Top of Extracted material
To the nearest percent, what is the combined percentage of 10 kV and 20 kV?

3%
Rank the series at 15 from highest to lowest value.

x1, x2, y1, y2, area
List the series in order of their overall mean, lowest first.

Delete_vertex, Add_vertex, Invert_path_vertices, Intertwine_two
Bottom of Extracted material
Top of Extracted material
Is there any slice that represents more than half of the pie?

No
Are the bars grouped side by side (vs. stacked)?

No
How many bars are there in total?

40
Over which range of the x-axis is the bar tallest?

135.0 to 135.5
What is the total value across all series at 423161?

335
Bottom of Extracted material
Top of Extracted material
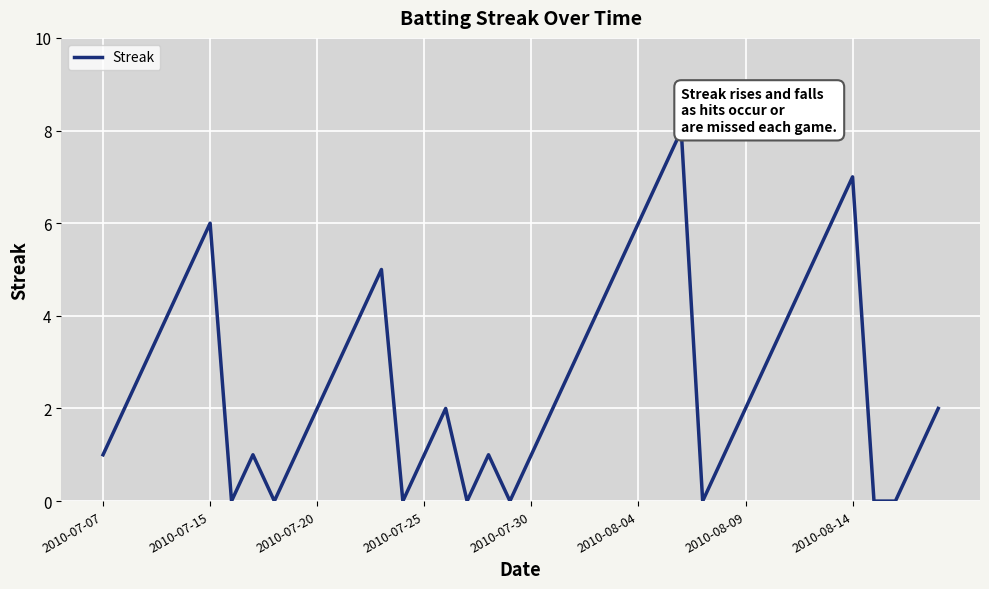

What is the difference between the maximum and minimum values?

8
Bottom of Extracted material
Problem ->
Can you render the data from the line containing "To the nearest" down to the line containing "Delete_vertex, Add_vertex, Invert_path_vertices, Intertwine_two", both included, as a Markdown table with the columns "Row" and "Line", numbering each row and skipping blank lines?

Result ->
| Row | Line |
|---|---|
| 1 | To the nearest percent, what is the combined percentage of 10 kV and 20 kV? |
| 2 | 3% |
| 3 | Rank the series at 15 from highest to lowest value. |
| 4 | x1, x2, y1, y2, area |
| 5 | List the series in order of their overall mean, lowest first. |
| 6 | Delete_vertex, Add_vertex, Invert_path_vertices, Intertwine_two |